Top of Document excerpt
Six U.N. peacekeeping troops were injured in a blast Sunday in northeastern Mali, where four U.N. trucks were also torched by gunmen, military sources said.
The soldiers, who hail from Niger, were hurt when their vehicle rolled over an explosive device east of the town of Gao, an officer from the U.N. mission in Mali, MINUSMA, told Agence France-Presse.
Two of the soldiers were in "very serious condition", the officer said.
MINUSMA confirmed the report.
In October, nine U.N. peacekeepers from Niger, which borders Mali to the east, were killed in an ambush that also took place on the same road east of Gao, between Menaka and Ansongo.
A Malian jihadist close to MUJAO, one of the al-Qaida-linked militia that controlled northern Mali for nearly a year, claimed responsibility for that attack.
Bottom of Document excerpt
Prompt »
Write the next part of the news report on the blast that injured U.N. peacekeepers in Mali, picking up after its final sentence. The records that follow were drawn from an unrelated source.
Top of Available data
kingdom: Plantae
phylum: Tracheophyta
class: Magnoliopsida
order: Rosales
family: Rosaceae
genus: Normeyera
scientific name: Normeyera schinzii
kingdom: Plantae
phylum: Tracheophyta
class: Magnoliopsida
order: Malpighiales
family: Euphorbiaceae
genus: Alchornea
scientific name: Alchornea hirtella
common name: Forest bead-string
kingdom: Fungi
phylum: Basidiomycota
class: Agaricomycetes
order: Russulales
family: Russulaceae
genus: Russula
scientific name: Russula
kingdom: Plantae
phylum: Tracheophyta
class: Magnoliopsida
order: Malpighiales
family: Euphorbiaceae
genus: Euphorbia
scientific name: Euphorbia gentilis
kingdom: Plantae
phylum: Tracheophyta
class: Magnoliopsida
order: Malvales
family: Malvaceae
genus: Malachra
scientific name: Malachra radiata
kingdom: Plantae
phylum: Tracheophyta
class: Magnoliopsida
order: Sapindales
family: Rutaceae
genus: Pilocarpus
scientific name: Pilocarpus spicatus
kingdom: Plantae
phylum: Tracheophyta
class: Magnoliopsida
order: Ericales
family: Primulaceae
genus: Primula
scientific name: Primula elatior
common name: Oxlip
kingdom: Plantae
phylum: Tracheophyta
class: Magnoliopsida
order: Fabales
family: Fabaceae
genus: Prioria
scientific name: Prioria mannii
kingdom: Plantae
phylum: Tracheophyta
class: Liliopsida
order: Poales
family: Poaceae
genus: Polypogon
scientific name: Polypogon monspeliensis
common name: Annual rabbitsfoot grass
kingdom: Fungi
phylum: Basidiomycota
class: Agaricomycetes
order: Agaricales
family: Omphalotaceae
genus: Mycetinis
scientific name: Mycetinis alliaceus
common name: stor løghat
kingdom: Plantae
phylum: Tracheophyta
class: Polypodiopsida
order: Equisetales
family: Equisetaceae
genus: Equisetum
Bottom of Available data
Response »
Elsewhere Sunday, armed men intercepted four U.N. trucks carrying materials north of Gao, another U.N. source told Agence France-Presse.
The gunmen ordered the drivers out of their vehicles and then set light to them, the source said.
Three Islamist insurgent groups took advantage of a coup in the capital Bamako to seize most of northern Mali in 2012. They were routed from most urban areas by French forces in January 2013 but they regularly resurface to carry out attacks against the foreign forces that remained in the country for peacekeeping or counterterrorism operations.